▶ SHORT PROBLEM 1: Output the rows verbatim, starting with the line that contains "Trace the roads" and ending with the last row, both included.
▶ SHORT PROBLEM 2: Continue the account of the island journey and the anemobiagraph stand from where it stops.

▶ TEXT EXCERPT:
┌────────
The first call was made at Sandy Bay, about five miles from the Shack. Stores were landed and placed in the hut, and the party proceeded to Lusitania Bay, eleven miles farther on, where they stayed for the night. At this place (named after an old sealing craft, the Lusitania) there were two huts, one being a work hut and the other a living hut. They had not been used for sixteen years and, as a result, were found to be much dilapidated. In the locality is a large King penguin rookery, the only one on the island, and two dozen eggs were obtained on this visit, some fresh and some otherwise.
As the next morning was squally, it was decided that the stores should be deposited in the hut at the south end; a distance of five miles across country. Through bog and tussock it took the party four hours to accomplish this journey. The hut was found in the same condition as the others and a rather miserable night was spent. A short distance from this spot is situated the largest penguin rookery on the island. On returning to the launch, the six men had a quick run of three hours back to the north end.
During the absence of the party I had been busy erecting a stand for the anemobiagraph. Ordinarily, such an instrument is kept in a house, the upper section only being exposed through the roof. The Shack was in a position too sheltered for my purpose, so I built a place for the anemobiagraph behind a low rock well out on the isthmus.
└────────
▶ DATA LINES:
┌────────
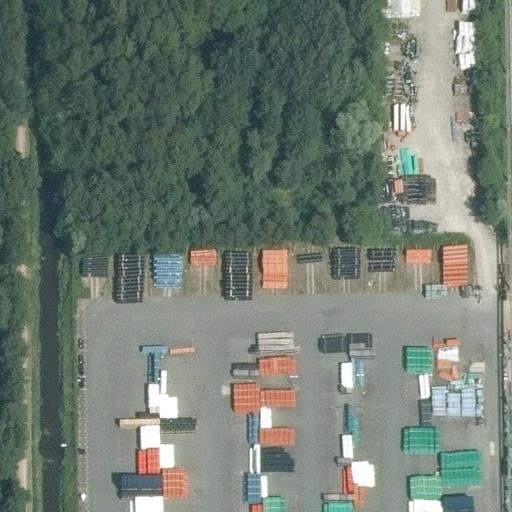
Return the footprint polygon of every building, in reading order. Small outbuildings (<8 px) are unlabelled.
[(261,350),(228,352),(230,374),(242,373),(243,397),(264,395),(261,350)] [(163,381),(164,356),(128,355),(128,378),(149,378),(149,381),(163,381)] [(265,420),(264,400),(236,401),(236,421),(265,420)] [(230,454),(231,475),(264,475),(264,454),(230,454)] [(187,493),(186,468),(166,469),(167,494),(187,493)] [(238,483),(240,510),(267,509),(265,481),(238,483)] [(122,511),(162,511),(163,502),(123,502),(122,511)]
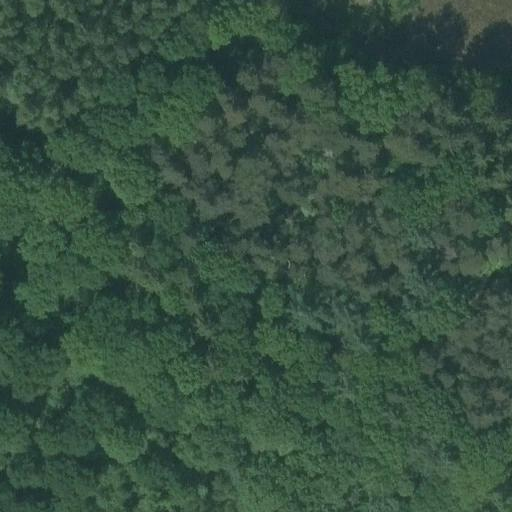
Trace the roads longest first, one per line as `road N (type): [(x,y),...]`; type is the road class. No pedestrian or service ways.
road 1 (track): [(0,115),(174,352),(177,409),(77,511)]
road 2 (track): [(511,444),(340,511)]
└────────
▶ REPLY 1:
Trace the roads longest first, one per line as `road N (type): [(x,y),...]`; type is the road class. No pedestrian or service ways.
road 1 (track): [(0,115),(174,352),(177,409),(77,511)]
road 2 (track): [(511,444),(340,511)]

▶ REPLY 2:
Sandell and Sawyer reported on the 16th that the wireless station was ready for testing. Therefore, on the following day, the three of us erected a small set on the farthest point of the peninsula – North Head. The set had been made in order to test the large station. Sawyer then returned to the operating hut and received signals sent from North Head by Sandell, who in return received Sawyer’s signals, thus showing that so far everything was satisfactory. It was thought, after the tests, that the ‘earth’ was not by any means good and Sawyer erected a counterpoise, which, however, failed to give anything like the ‘earth’ results. More ‘earths’ (connections by wire with the ground) were now put in from day to day, and on the 27th Sawyer noted an improvement. Successful tests were again made on the 30th. The wireless men now expected communication with Australia.
Blake and Hamilton were soon making inroads, each on his own particular sphere of work. On the 17th a baseline was laid down on the plateau, and Blake was able to commence his survey of the island. He had already made some geological investigations in the vicinity of North Head and West Point, as well as for a short distance along the east coast. Hamilton had visited nearly all the penguin rookeries in the vicinity, and already had several fine specimens. Marine collecting occupied part of his time and plant life promised to provide an interesting field.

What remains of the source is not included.